Ritornato alla politica sull'onda delle vicende del 1859-60 e riaccostatosi al Mazzini, il G. si orientò poi più decisamente verso Garibaldi che meglio incarnava il suo ideale di democrazia popolare e alimentava quella vena massonica e anticlericale di cui il G. aveva dato testimonianza con un altro opuscolo, Allocuzione ed enciclica di Pio IX commentata… (Livorno 1859), ove si era intravista l'aspirazione alla riforma della Chiesa in senso antitemporalista (e in regime di piena separazione dallo Stato) che in passato lo aveva avvicinato al Lamennais. Verso G. Garibaldi, che aveva conosciuto nell'aprile 1860 a Torino, il sostegno del G. fu incondizionato e coinvolse tutta la democrazia livornese, prima raccolta attorno al Comitato nazionale da lui istituito in città nel 1860, poi nella Società emancipatrice livornese di cui nel 1862 fu presidente, infine nella Società artigiana livornese, altra sua creatura che però restò presto vittima delle divisioni e gelosie determinatesi nel frattempo tra le varie correnti della Sinistra cittadina in merito al significato da dare alle lotte politiche e fu sostituita dalla Fratellanza artigiana di G. Dolfi.
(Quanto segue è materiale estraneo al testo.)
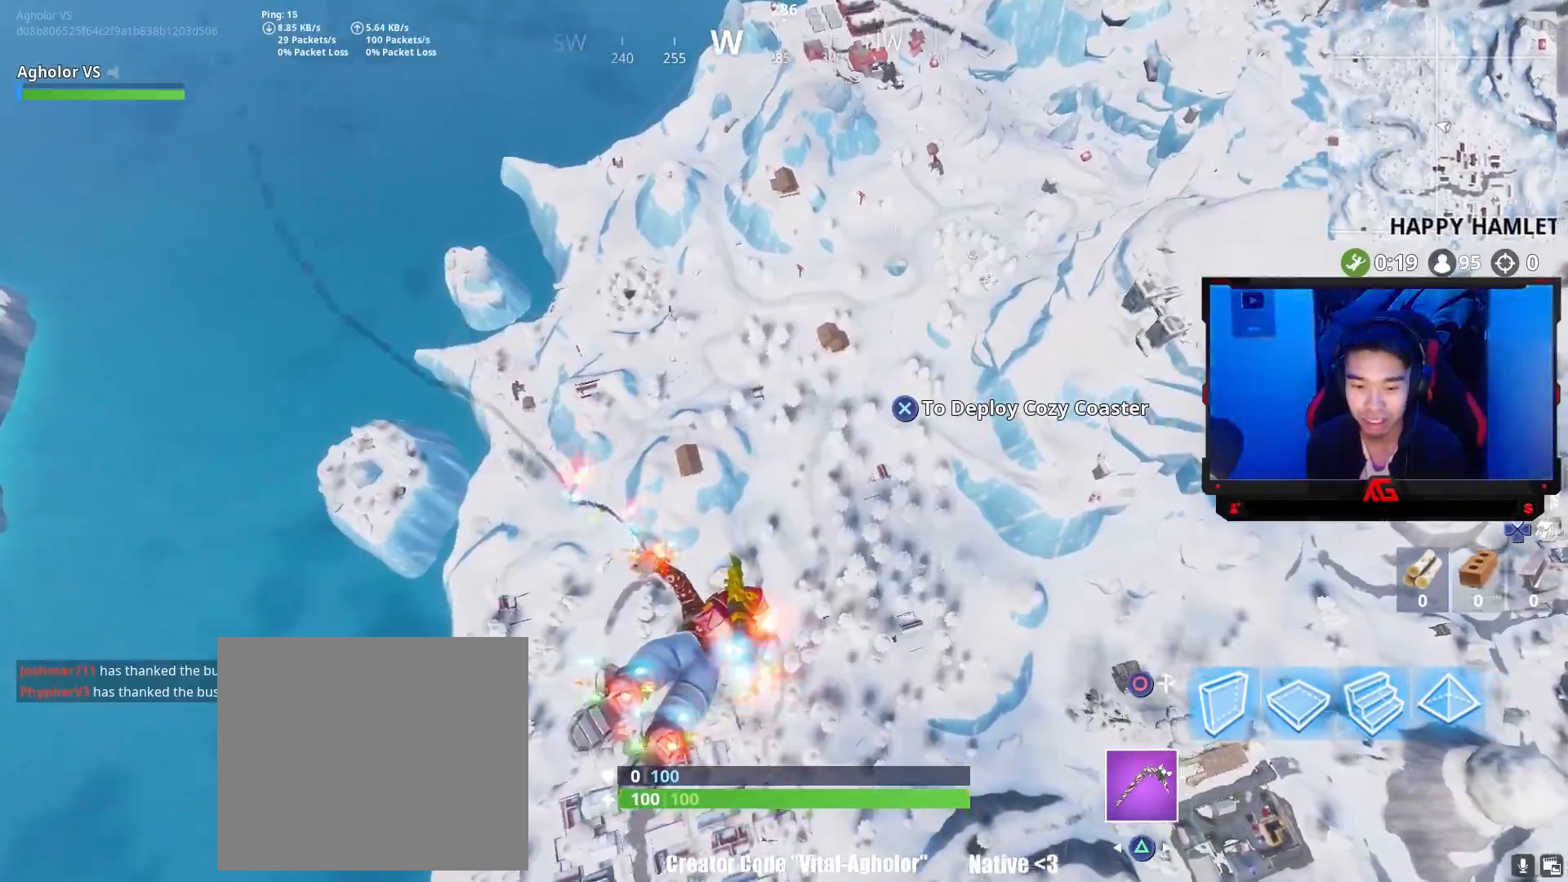
{"buttons": ["CIRCLE", "L1"], "left_stick": "right", "right_stick": "center", "events": [[67, "right_stick", "up"], [200, "right_stick", "center"], [233, "CIRCLE", "down"], [233, "left_stick", "left"], [250, "CIRCLE", "up"], [250, "right_stick", "down-left"], [433, "L1", "down"], [450, "CROSS", "down"], [450, "left_stick", "right"], [450, "right_stick", "center"], [500, "CIRCLE", "down"], [500, "CROSS", "up"]]}
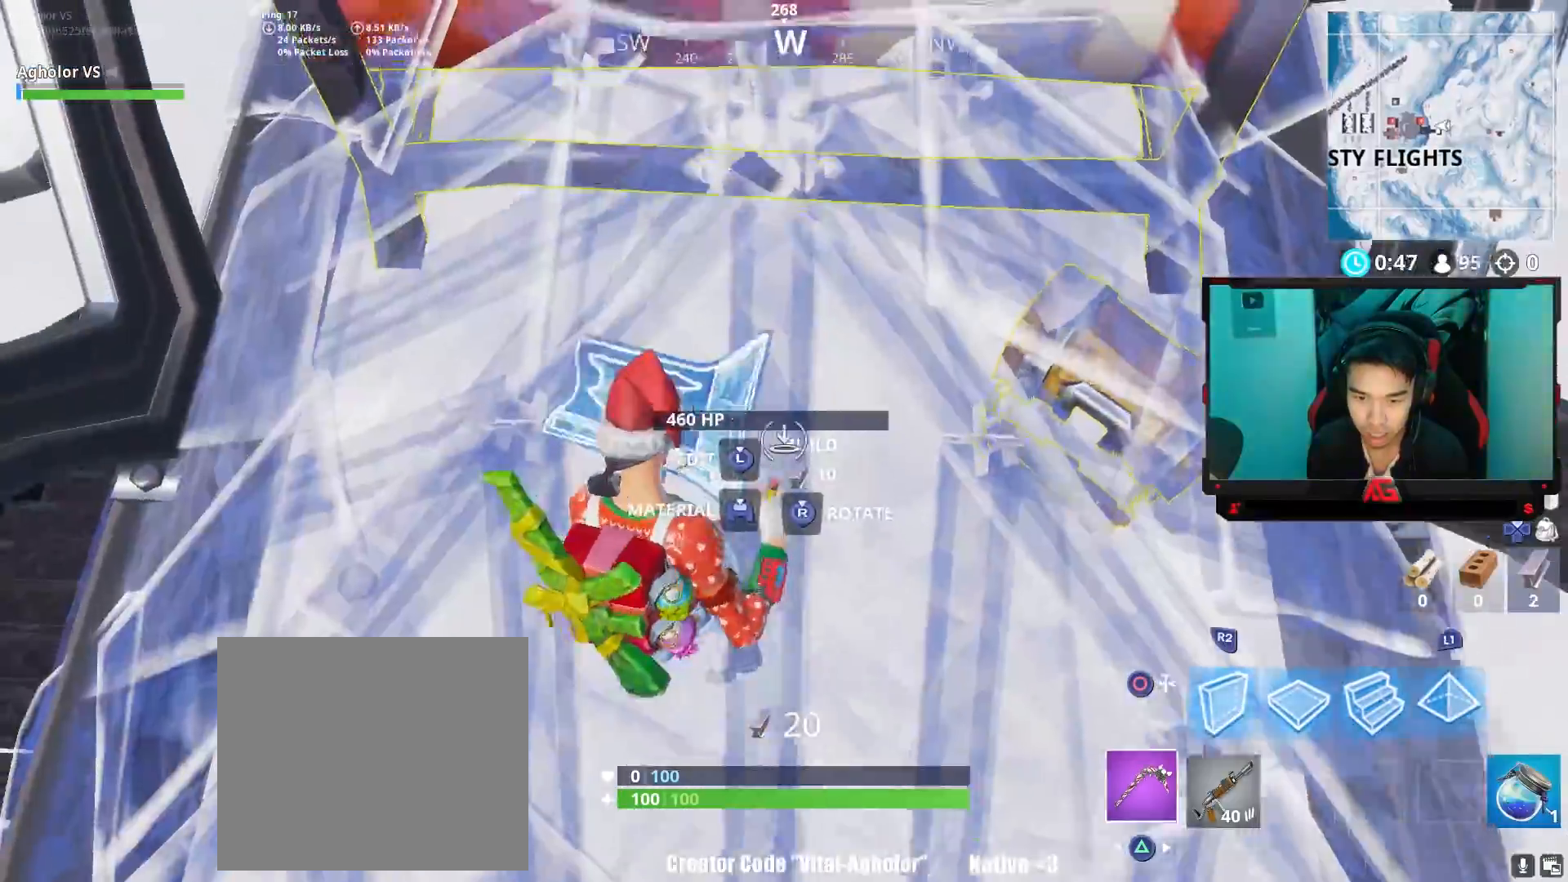
{"buttons": ["R1"], "left_stick": "down-right", "right_stick": "center", "events": [[17, "left_stick", "up-right"], [67, "CIRCLE", "up"], [67, "L1", "up"], [117, "R3", "down"], [117, "left_stick", "center"], [150, "R1", "down"], [183, "right_stick", "up"], [233, "R3", "up"], [250, "R1", "up"], [317, "R1", "down"], [317, "left_stick", "right"], [417, "R1", "up"], [417, "left_stick", "down-right"], [417, "right_stick", "center"], [500, "R1", "down"]]}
Il G. morì a Firenze il 28 genn. 1866.

Fonti e Bibl.: Ediz. naz. degli scrittidi G. Mazzini (per la consultazione v. Indici, II, ad nomen); G. Garibaldi, Epistolario, VIII, 1863, a cura di S. La Salvia, Roma 1991, ad indicem; A. Lumbroso, Una lettera di F. de Lamennais ad un patriota italiano, in Il Marzocco, 12 ott. 1930, p. 4; A. Saitta, Filippo Buonarroti…, I, Roma 1950, pp. 77, 181, 197-199, 203, 213, 216-219, 238, 241-245, 248; S. Mastellone, Mazzini e la "Giovine Italia" (1831-1834), I-II, Pisa 1960, ad indicem; C. Francovich, Albori socialisti nel Risorgimento. Contributo allo studio delle società segrete (1776-1835), Firenze 1962, ad indicem; N. Badaloni, Democrazia e socialismo livornese nell'Ottocento, Roma 1966, ad indicem; A. Galante Garrone, Filippo Buonarroti e i rivoluzionari dell'Ottocento (1828-1837), Torino 1972, ad indicem; G. Luseroni, Giuseppe Montanelli e il Risorgimento…, Milano 1996, ad indicem; Id., Su Filippo Buonarroti, il buonarrotismo e i suoi echi in Toscana, in Le radici del socialismo italiano, Atti del Convegno… Milano… 1994, a cura di L. Romanello, Milano 1997, pp. 69-91 passim.